Why I’m Angry: An Anti-Theist’s 78 Reasons

Why I’m Angry: An Anti-Theist’s 78 Reasons February 8, 2015
11. I am angry that the church gives the Bible to drug addicts, as if it is the answer. It works for some, but doesn’t work for others (I’ve seen this in person), and when you see the desperation in their eyes…it breaks your heart that alternatives are not offered to them.

12. I am angry that the church spends millions of dollars on buildings and salaries for ministry staff that comes from people in the congregation — the people feel obligated to pay for the very people who are perpetuating the fraud of Christianity.

13. I am angry that churches get tax-exempt status when they are heavily involved in politics.

14. I am angry that the Bible’s concept of turning the other cheek has been used to convince the underprivileged in society not to fight back.

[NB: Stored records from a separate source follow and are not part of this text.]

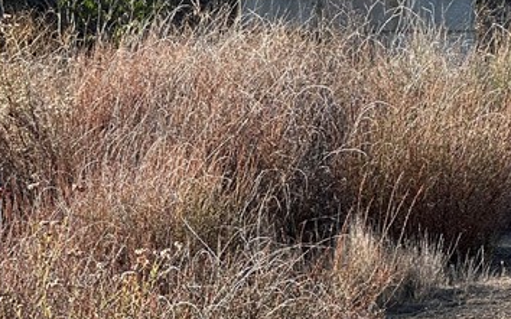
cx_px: 166
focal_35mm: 236
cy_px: 408
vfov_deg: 5.5
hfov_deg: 8.9
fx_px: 3286
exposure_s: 1/339
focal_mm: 9
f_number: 2.8
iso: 32
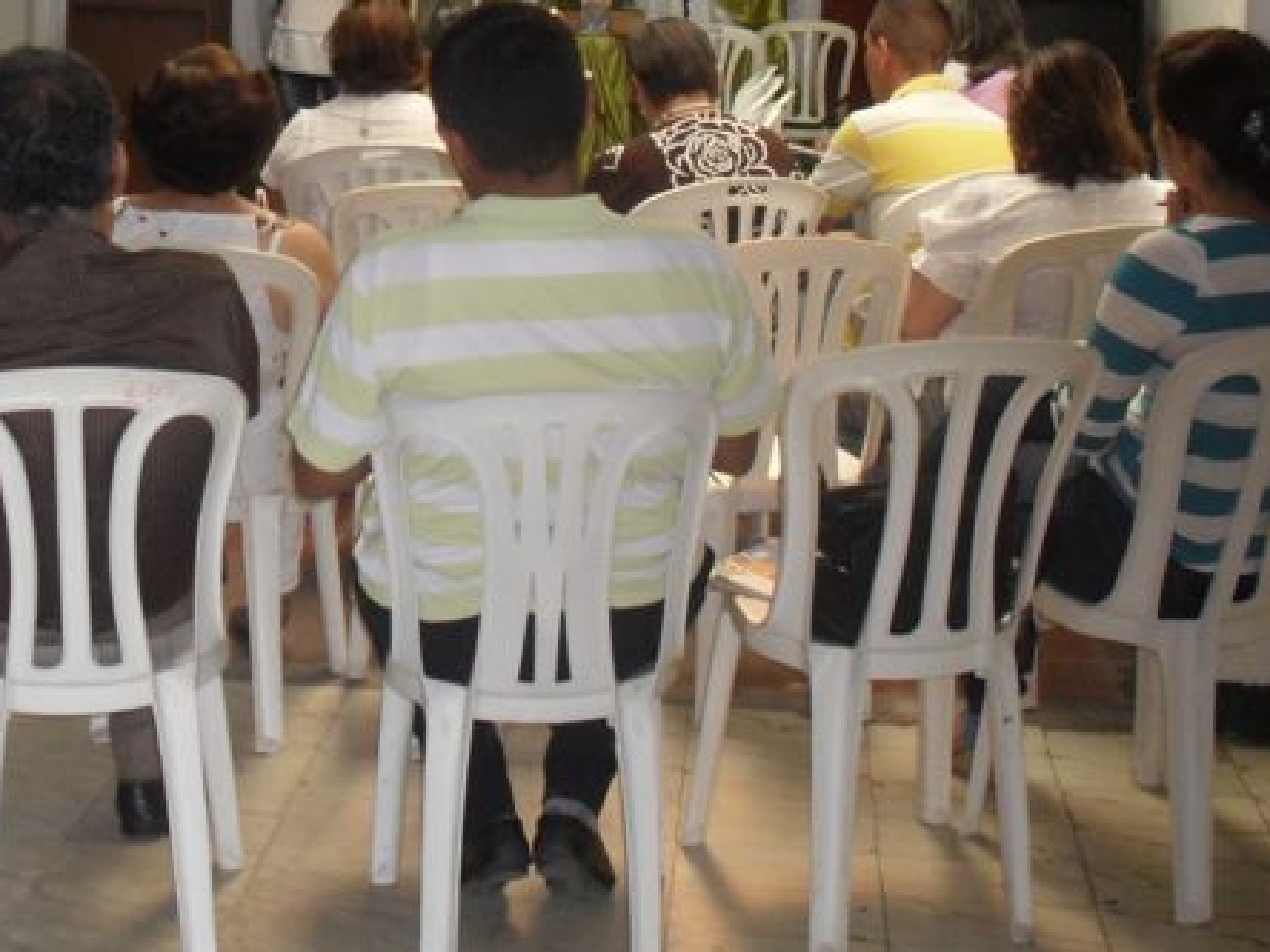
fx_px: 2311
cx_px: 386
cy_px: 240
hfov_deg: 30.4
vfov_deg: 23.1
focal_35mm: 63
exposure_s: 1/45
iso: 200
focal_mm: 6.3
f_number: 3.2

15. I am angry that Christianity defines the entire worth of other people based on whether or not they believe one of the most fantastic stories ever told.

16. I am angry at the way Christianity utilizes verses like 2 Corinthians 10:5-6 that tell people to take every thought captive, effectively making sure its ideology traps minds.

17. I am angry that Christianity convinces people to love a dead person more than they love their own families.

18. I am angry that most Christians don’t read their Bibles carefully before sending the treacherous book to third-world countries.

19. I am angry that the dedication to faith leads many Christians to categorically reject any careful study that disproves any of their faith tenets, and yet many Christians insist they are engaging in rational debate.

“You give me the awful impression of someone who hasn’t read any of the arguments against your position ever.”

20. I am angry that people are encouraged to follow Christ for primarily emotional reasons, but when they use that same emotional reason to leave Christ, they are told that they cannot do so. Christianity often highlights people’s emotions and states that hard thinking and rationalization for your stances is unnecessary when you are in Christianity, but when you leave, suddenly your emotions are invalid, and in addition many people’s ability to rationally defend themselves is diminished by decades of encouragement for the rank and file in the congregation to “just trust God.” Furthermore, the emotion to love other people often is a reason people leave Christianity, and it is applauded UNTIL they leave Christianity. In other words, Christianity often develops emotions inside people that it controls through definition (it decides whether you are a loving person or not, for example), and then it often bars people from the rational development that it then requires from people in place of emotion once these people leave Christianity. This seems very cruel to me. I’m not making this up…there are plenty of stories from other former Christians to this effect, and I have experienced it myself.